>> Begin Text excerpt
Don’t forget to check with your own provider when considering remortgage rates, as they may be inclined to make the process easier for you if you stay with them, and may offer lower rates or fees as a result. 

Buy your first home

It’s difficult to get a big enough deposit together to take that first step on the housing ladder, especially as house prices continue to rise, which is where first-time buyer mortgages come in. These deals are typically offered at LTVs of 90-95% to help those who only have enough saved up for a 5% or 10% deposit.

As providers are taking on extra risk by lending at such a high LTV, the rates on offer cannot be considered the best mortgage rates available, but they can be a lifesaver for those looking to buy their first property. Just bear in mind that you’ll be facing higher repayments than if you could cobble together a bigger deposit – if you can, it may be worth waiting until you can secure a lower LTV. Use our mortgage search tool to compare the different rates.

Become a landlord

Buy-to-let (BTL) mortgages are a specialist type of mortgage for those who are or want to be landlords. They have much stricter lending criteria and require even more upfront research than a normal mortgage would warrant, which is why it’s best to seek independent financial advice before choosing to become a landlord. BTL mortgages have their own separate section on this website, with plenty more specific information in our guides.

How do you want to pay for your mortgage?

When deciding how to pay for your mortgage, you generally have one of two options – you can apply for an interest-only deal or opt for full repayment.

Repayment mortgages 

Repayment mortgages are designed so that, by the end of the mortgage term – which can range from 25-35 years and beyond – you’ll have paid off the full balance plus interest, and will have nothing further to pay. Your repayments will be calculated accordingly, and while they’ll be higher than if you had an interest-only deal, you can be confident that you’ll have paid off everything by the end of the term.

You may even be able to shorten your mortgage term if you make overpayments, which will also reduce the amount of interest you pay. Remember, too, that when you pay off more capital you’ll be able to move down the LTV scale, enabling you to secure lower rates, and therefore lower repayments, should you decide to remortgage onto a different product.

Interest-only mortgages 

With this type of mortgage, your repayments are generally lower, but only because you’re not actually repaying the balance of the loan or increasing your equity (though if your property increases in value over this time, then your equity will increase as well; conversely if your property loses value you could find yourself in a sticky situation).

You will only be repaying the interest on the mortgage, which means that at the end of the term, you’ll still be left with the full balance of your initial loan. You will have to come up with a lump sum to pay off your outstanding mortgage debt.

Many people once banked on rising house prices to help them do that – they were hoping to sell their home at a higher price than when they first bought it, which would have theoretically covered their mortgage. However, the financial crisis and rapidly falling house prices meant that often didn’t happen. Similarly, others banked on pensions, endowment funds or savings, but poor investment returns left many far short of the sum needed. This is why such deals are now less common – they’re more often used in the buy-to-let sector, with full repayment the preferred choice for residential mortgages.
>> End Text excerpt
>> Begin Material provided
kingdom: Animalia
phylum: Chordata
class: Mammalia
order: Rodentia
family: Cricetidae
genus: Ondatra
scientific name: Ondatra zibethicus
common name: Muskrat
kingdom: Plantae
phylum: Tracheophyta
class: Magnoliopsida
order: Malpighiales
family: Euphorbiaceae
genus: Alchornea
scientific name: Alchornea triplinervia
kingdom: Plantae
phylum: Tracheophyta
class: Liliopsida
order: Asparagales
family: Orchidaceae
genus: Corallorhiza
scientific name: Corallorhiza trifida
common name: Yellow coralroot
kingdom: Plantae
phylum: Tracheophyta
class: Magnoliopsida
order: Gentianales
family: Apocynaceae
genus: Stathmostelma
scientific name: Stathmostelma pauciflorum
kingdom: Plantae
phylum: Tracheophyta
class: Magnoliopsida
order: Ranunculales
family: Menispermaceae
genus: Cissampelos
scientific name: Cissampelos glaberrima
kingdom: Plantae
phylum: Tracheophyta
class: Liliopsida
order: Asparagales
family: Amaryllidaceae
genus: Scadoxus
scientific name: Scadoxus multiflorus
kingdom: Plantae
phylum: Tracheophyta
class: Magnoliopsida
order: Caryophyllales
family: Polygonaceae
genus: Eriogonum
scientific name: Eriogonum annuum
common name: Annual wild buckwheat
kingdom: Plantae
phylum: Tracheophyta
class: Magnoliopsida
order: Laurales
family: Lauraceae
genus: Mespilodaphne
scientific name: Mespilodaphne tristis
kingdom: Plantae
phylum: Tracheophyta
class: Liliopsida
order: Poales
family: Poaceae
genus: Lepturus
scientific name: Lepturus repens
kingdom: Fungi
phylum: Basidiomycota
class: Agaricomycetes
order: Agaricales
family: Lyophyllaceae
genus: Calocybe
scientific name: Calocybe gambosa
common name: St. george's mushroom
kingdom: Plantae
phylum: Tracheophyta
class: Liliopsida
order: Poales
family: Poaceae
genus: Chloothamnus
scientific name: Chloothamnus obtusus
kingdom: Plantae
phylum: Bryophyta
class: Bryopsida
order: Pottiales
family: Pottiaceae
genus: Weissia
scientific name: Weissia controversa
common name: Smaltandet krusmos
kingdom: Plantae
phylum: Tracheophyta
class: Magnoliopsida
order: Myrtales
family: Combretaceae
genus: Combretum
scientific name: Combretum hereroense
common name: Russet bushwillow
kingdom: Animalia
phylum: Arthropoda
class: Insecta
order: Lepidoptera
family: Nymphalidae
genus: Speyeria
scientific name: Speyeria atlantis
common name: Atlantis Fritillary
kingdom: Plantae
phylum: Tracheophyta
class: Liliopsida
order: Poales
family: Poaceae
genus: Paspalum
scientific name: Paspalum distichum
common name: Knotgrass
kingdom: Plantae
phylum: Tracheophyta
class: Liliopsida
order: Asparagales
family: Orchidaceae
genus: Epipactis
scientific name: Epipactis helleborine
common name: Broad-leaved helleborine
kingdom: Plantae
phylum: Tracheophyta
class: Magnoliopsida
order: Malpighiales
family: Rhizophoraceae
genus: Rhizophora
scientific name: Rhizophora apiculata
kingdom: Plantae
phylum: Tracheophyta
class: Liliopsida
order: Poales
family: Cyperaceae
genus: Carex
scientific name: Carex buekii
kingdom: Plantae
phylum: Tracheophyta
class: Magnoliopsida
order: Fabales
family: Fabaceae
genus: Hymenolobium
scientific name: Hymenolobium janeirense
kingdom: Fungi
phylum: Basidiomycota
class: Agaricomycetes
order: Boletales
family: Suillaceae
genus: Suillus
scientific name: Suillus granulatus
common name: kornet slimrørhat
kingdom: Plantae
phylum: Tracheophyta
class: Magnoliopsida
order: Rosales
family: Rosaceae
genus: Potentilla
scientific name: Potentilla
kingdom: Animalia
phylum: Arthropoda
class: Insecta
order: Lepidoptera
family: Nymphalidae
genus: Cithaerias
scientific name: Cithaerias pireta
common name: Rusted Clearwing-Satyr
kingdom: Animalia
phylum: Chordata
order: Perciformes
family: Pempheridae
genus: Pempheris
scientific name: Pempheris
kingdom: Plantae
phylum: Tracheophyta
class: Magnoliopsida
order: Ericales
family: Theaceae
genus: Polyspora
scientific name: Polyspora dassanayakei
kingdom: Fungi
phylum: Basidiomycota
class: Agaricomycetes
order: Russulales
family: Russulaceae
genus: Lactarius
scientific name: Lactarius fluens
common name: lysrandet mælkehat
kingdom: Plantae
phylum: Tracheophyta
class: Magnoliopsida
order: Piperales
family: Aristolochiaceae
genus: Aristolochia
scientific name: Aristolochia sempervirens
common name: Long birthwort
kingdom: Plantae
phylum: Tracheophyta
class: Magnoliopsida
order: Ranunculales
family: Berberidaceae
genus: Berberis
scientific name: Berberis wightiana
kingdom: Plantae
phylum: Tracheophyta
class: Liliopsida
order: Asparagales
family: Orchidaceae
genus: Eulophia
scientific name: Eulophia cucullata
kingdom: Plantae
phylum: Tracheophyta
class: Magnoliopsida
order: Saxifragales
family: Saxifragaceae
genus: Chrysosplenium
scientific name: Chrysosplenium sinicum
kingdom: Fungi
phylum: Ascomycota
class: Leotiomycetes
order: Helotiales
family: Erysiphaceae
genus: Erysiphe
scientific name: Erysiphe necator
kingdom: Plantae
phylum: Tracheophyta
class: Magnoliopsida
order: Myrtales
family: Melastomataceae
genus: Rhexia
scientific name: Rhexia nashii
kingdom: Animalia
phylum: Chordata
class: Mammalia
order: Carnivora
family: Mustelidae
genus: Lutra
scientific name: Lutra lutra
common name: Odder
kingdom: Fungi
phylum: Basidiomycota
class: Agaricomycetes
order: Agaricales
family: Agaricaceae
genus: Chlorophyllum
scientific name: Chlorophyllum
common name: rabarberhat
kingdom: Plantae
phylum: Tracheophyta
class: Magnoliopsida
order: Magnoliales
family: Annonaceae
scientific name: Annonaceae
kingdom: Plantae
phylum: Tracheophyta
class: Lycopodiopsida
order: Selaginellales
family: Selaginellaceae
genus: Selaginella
>> End Material provided
Problem set —
1. Answer these from the mortgage guide excerpt:
(a) At what LTVs are first-time buyer mortgages typically offered?
(b) What range can a repayment mortgage term run to?
(c) In which sector are interest-only deals now more often used?
2. Can you write what comes next in the mortgage guide excerpt, picking up after its final sentence?
You won't need the data to answer anything here.

Answers in order —
1.
(a) 90-95%
(b) 25-35 years and beyond
(c) The buy-to-let sector

2.
Which mortgage is best for you?

Now that you have a general idea of the different types of mortgages available, it’s time to start thinking about how they apply to your specific situation, and which one would be the most appropriate for you. For some of these mortgage types, it’s easy to see which one would be best. If you’re a first-time buyer with a small deposit, a first-time mortgage deal will probably be your best (and only) option. If you have a large savings pot that isn’t gaining you as much interest as you’d like, an offset mortgage might be for you.

A less obvious choice is that between a fixed and a variable rate mortgage. This choice may come down to personal preference – whether you’d prefer to know your exact monthly repayments for the foreseeable future, or are happy with some degree of uncertainty in exchange for the possibility of a lower rate.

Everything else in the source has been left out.